Le problème de la ligne Maginot a surtout été son impact intellectuel, ou psychologique, comme on voudra. Pour des Français pas très chauds pour remettre ça, et pour un commandement sclérosé qui n'imaginait pas livrer autre chose que la guerre précédente, l'effet a été catastrophique.
Il faut lire "Une invasion est-elle encore possible ?", du regretté et regrettable général Chauvineau, préface du maréchal Pétain, pour se faire une idée de l'amplitude de cet effet.
Je n'ai trouvé que la préface, pour laquelle une simple citation suffira :
Le maréchal Pétain a écrit :
La défensive est devenue si puissante qu'il faut à l'assaillant une énorme supériorité pour se lancer à l'attaque.

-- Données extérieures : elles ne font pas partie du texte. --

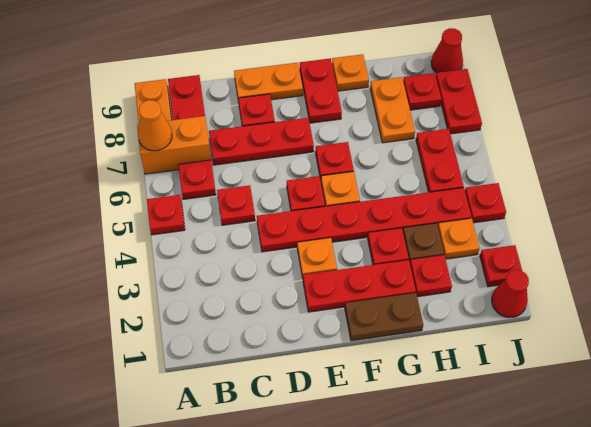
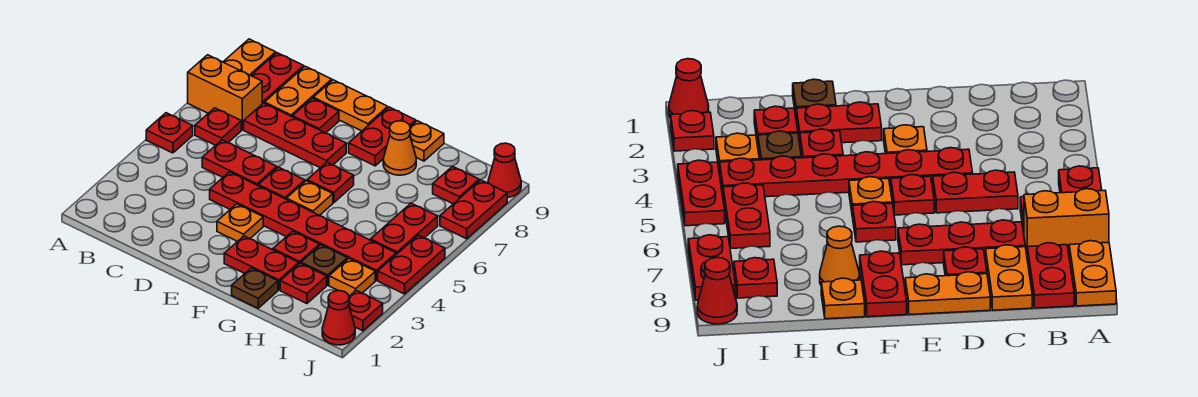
orange 1x1 cone [138,100,172,151] -> orange 1x1 cone moved to [383,121,416,175]
red 1x1 plate [217,185,255,225] -> red 1x2 plate [202,140,277,185]
red 1x3 plate [303,260,416,312] -> red 1x2 plate [224,236,299,290]
brown 1x2 plate [345,293,423,341] -> brown 1x1 plate [232,268,278,308]
orange 1x2 plate [370,77,415,143] -> orange 1x2 plate moved to [265,66,332,117]
red 1x1 plate [465,183,506,223] -> red 1x2 plate [378,235,445,294]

Chiffrant cette prépondérance, le général Chauvineau estime que l'attaque doit avoir trois fois plus d'effectifs d'infanterie, six fois plus d'artillerie, douze fois plus de munitions pour espérer dominer la défense. L'assaillant doit posséder en outre une supériorité impossible à chiffrer en ce qui concerne la qualité des hommes : la troupe d'assaut requiert un entraînement physique complet et un moral très élevé, alors que la troupe de la défense a une tâche plus facile, « parce que son devoir est inscrit sur le terrain ».

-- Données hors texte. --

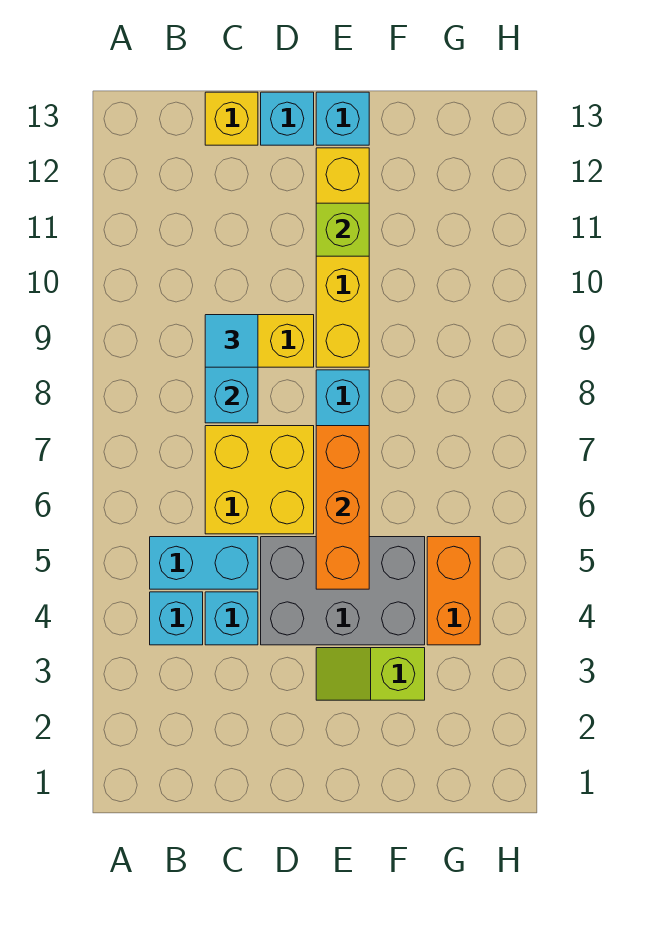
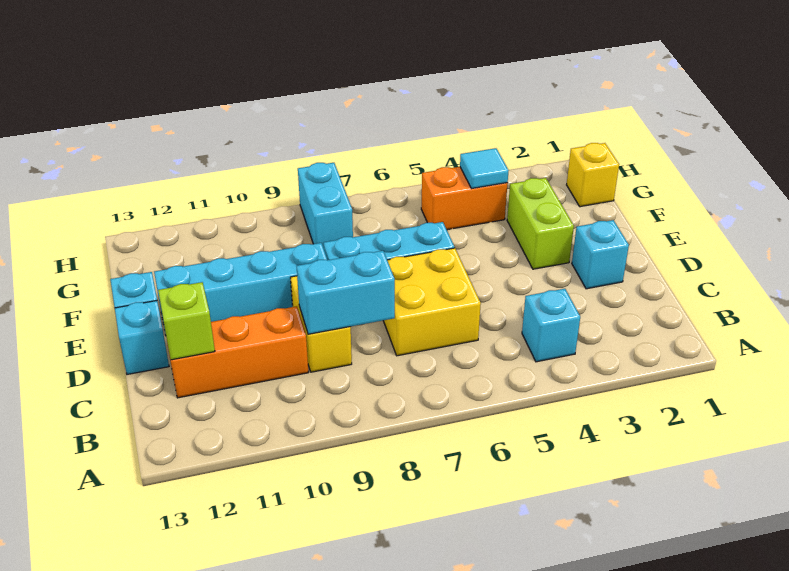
cyan 1x2 brick [150,537,258,589] -> cyan 1x2 brick moved to [298,163,353,248]
cyan 1x1 brick [205,592,258,645] -> cyan 1x1 brick moved to [572,220,629,289]
cyan 1x1 tile [205,315,258,367] -> cyan 1x1 tile moved to [460,148,509,189]
yellow 1x1 brick [205,92,258,145] -> yellow 1x1 brick moved to [567,143,619,207]
grey 2x3 brick [261,537,425,645] -> none
lime 1x2 slope [316,648,425,700] -> lime 1x2 brick [507,178,574,269]
orange 1x3 brick [316,426,369,589] -> orange 1x3 brick moved to [167,306,309,398]
yellow 1x4 brick [316,148,369,367] -> cyan 1x4 brick [154,243,327,335]
lime 1x1 brick [316,203,369,256] -> lime 1x1 brick moved to [158,282,215,360]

http://lignechauvineau.free.fr/Preface.htmJean Lacouture n'a donc pas tous les torts d'ironiser sur "une stratégie de travaux publics" : si ce n'est même pas réellement ce qui a été réalisé - de la Suisse à la Manche - sur le terrain, c'est en tous cas ce qui a été construit dans les têtes.
La ligne Maginot oblige l'ennemi à contourner l'obstacle. C'est comme si on incitait l'ennemi à passer par la Belgique (à moins qu'il ne passe à Sedan, mais cela semblait peu probable).
De ce point de vue, la ligne Maginot n'est pas inutile. Malheureusement pour la France et les Français, les Allemands ne font pas nécessairement ce qui semble "logique". Une offensive dans le secteur de Sedan semblait contraire au "bon sens" si je peux me permettre l'expression.